7. A method for establishing a data channel, comprising:

allocating, by a first Session Management Function (SMF) entity, first address information to a first user plane entity, and notifying, by the first SMF entity, the first address information to at least one second SMF entity in a target group; and

acquiring, by the first SMF entity, second address information of at least one second user plane entity from the at least one second SMF entity in the target group, and notifying, by the first SMF entity, the second address information of the at least one second user plane entity to the first user plane entity.

8. The method of claim 7, wherein second address information of each of the at least one second user plane entity in the target group is configured by the second SMF entity corresponding to the second user plane entity.

9. The method of claim 7, wherein notifying, by the first SMF entity, the first address information to the at least one second SMF entity in the target group, to enable each of the at least one second SMF entity to notify the first address information to the second user plane entity corresponding to the second SMF entity.

10. The method of claim 7, further comprising:

receiving, by the first SMF entity, a first request message sent by a first terminal, wherein the first request message is used for requesting to join in the target group, or to establish a session with the target group, or to establish a connection with the target group.

11. The method of claim 7, wherein

the first SMF entity acquires group information of the target group according to a local configuration; or

the first SMF entity acquires group information of the target group from a target management device entity.

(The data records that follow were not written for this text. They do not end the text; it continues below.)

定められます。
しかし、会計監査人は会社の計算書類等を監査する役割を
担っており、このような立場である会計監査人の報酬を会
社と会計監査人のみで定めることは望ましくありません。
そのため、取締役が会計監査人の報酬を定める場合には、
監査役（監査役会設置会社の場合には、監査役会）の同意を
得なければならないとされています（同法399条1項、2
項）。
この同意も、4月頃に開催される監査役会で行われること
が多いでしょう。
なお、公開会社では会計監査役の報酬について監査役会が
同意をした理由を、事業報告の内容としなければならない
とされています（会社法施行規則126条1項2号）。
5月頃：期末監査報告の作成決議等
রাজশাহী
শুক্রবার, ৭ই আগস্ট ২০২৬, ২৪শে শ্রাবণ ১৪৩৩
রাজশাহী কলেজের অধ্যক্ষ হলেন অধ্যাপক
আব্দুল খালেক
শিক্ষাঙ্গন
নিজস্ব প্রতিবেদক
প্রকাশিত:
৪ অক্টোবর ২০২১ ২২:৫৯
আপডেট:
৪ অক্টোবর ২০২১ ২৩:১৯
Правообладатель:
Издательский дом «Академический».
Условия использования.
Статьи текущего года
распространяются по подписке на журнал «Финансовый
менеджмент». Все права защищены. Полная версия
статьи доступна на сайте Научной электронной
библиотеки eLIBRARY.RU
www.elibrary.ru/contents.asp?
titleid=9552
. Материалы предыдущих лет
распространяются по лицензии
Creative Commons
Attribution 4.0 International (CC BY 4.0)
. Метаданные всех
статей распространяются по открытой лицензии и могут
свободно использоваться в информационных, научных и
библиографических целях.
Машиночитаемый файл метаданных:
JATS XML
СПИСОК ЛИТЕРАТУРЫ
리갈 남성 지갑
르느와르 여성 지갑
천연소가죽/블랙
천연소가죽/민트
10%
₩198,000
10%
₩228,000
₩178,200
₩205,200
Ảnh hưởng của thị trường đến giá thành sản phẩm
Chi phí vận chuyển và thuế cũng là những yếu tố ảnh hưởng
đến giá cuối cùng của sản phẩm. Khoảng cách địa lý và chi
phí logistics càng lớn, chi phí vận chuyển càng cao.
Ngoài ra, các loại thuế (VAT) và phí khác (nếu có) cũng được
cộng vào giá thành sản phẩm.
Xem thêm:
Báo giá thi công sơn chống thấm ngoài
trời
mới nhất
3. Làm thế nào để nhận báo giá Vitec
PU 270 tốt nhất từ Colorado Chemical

12. A device for establishing a data channel, for use in a first Session Management Function (SMF) entity, the device comprising:

a transceiver;

a processor; and

a memory configured to store computer programs that, when executed by the processor, cause the processor to:

allocate first address information to a first user plane entity;

notify the first address information and group information of a target group to a Path Management Function (PMF) entity through the transceiver;

acquire second address information of at least one second user plane entity in the target group from the PMF entity through the transceiver; and

notify the second address information of the at least one second user plane entity in the target group to the first user plane entity through the transceiver.

13. The device of claim 12, wherein the first SMF entity notifies the first address information and the group information of the target group to the PMF entity through the transceiver, to enable the PMF entity to: determine at least one second SMF entity in the target group according to the group information of the target group, and notify the first address information to the at least one second SMF entity through the transceiver.

14. The device of claim 13, wherein the PMF entity notifies the first address information to the at least one second SMF entity through the transceiver, to enable each of the at least one second SMF entity to notify the first address information to the second user plane entity corresponding to the second SMF entity through the transceiver.

15. The device of claim 12, wherein second address information of each of the at least one second user plane entity in the target group is configured by the second SMF entity corresponding to the second user plane entity.

16. The device of claim 12, wherein the processor is configured to receive, through the transceiver, a first request message sent by a first terminal, wherein the first request message is used for requesting to join in the target group, or to establish a session with the target group, or to establish a connection with the target group.

17. The device of claim 12, wherein the processor is configured to acquire the group information of the target group according to a local configuration; or acquire the group information of the target group from a target management device entity through the transceiver.